The Sanjay Subrahmanyan Phenomenon – A concert review

What a treat for the Bay Area music community to witness such an able team of musicians! The ever so energetic Sangeetha Kalanidhi Sanjay Subrahmanyan along with Shri Varadarajan Santhanam on the violin and Shri Neyveli Venkatesh on the mridangam left me in a musical hangover post-concert.

Let me paint you a little picture. To begin with, Sanjay Sir beautifully red-carpeted the concert with the Nattai Varnam – Ye Naadhamu. The second piece was a Tyagaraja composition Paripalayasumam in Goula. The Arabhi alapanai that ensued left me spellbound. Personally, it was the most expressive alapanai I have ever come across.  Sanjay Sir emoted through his alapani, what seemed to me, like a conversation between a mischievous kutty Krishna chided by his mother for stealing vennai. This enchanting piece evolved into another Tyagaraja Kriti – O Rajeevarakshaka . Ka Va Va  – an invocation of Lord Muruga set in the ragam Varali followed, and if you don’t  see the pattern yet, Vidwan Sanjay had launched his entrancing concert with a GhanaPanchaka theme or the 5 Ghana ragas. Undoubtedly, Shri ragam capped the Pancharatna raga thread with Karuna Jooda Ninnu.

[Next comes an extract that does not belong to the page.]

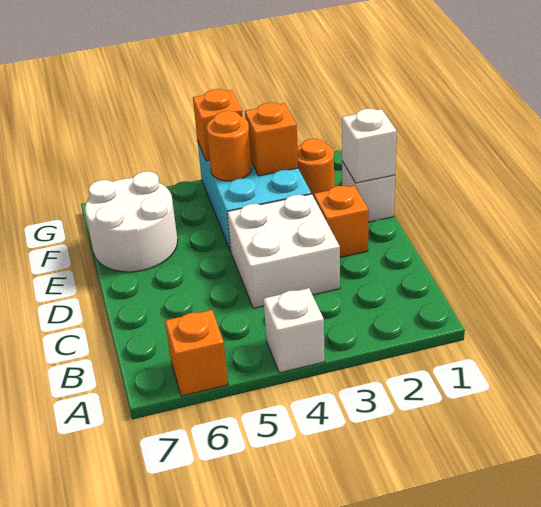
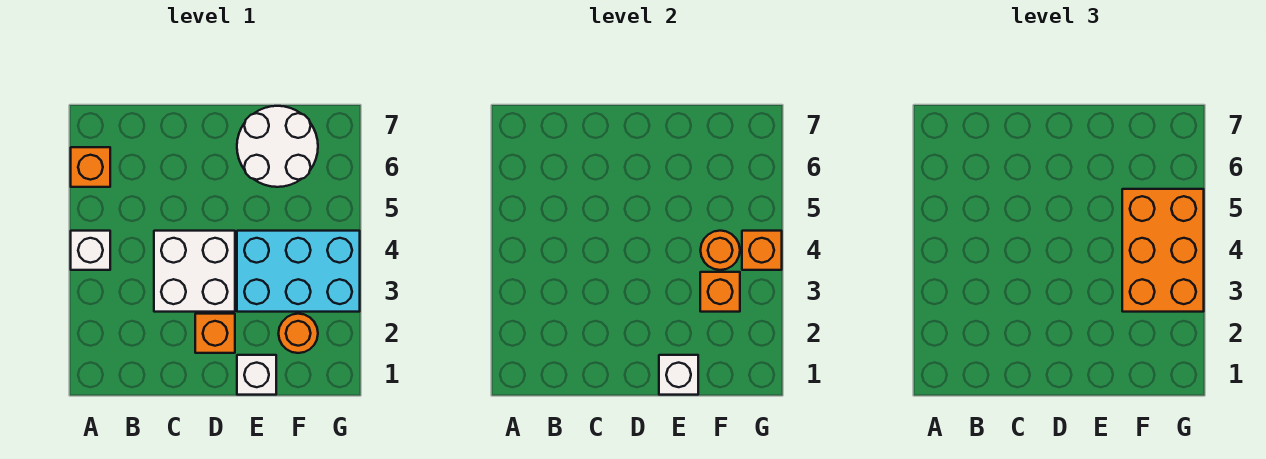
none -> orange 2x3 brick [1122,189,1204,312]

His not-so-conventional Shankarabharanam was rendered so cleverly. Just as the audience ooh-ed and aah-ed at the classic phrases, Sanjay Sir wittily ended this main piece with a few English notes – G-MG-RGP-R-G-S (Kaadu Thirandhe ringing a bell? 😉 ) Shri Varadarajan Santhanam on the violin enriched the ragam with sophistication and sublimity.  A 4 – hour concert leaves me perplexed about what to write and what not to! Do I speak about the Abheri RTP with a very pliable  ‘Eppadi Paadinaro’  (unintended pun!) deferring to Sangeetha Kalanidhi’s Nattai Kurinji, Saramathi, Sahana, Garudadhvani, and Shubha Panthuvarali or do I express my excitement for the Bharathi Dasan piece Noolai Padi in Behag that left the audience in giggles over the entertaining lyrics? Shri Neyveli Venkatesh clearly thrilled the rasikas with a Ghumki style thani which is a unique form of playing the mridangam with a single hand.

This is not even the entire set list since I had to intermittently stop the note-taking to just experience this banter with swaras.

The ever-so-calming Dwijawanthi entered as a Thillana – Om Enum Pranava with a bittersweet indication of the show coming to an end. Needless to say, Sanjay Sir surprised us with Dhikku Theriyadha Kaatil, a Ragamalika, followed by a Tamil-heavy section of thukdas. The trio concluded with a Mangalam in Sowrashtram. 

What a time to be alive!! So blessed to have witnessed this ensemble! Music for the soul indeed!


  1. Nicely written article. I felt like reading Subbudu mama / Gowri Ramnarayan’s column. I can imagine how Sanjay would have enthralled the audience. Great Work!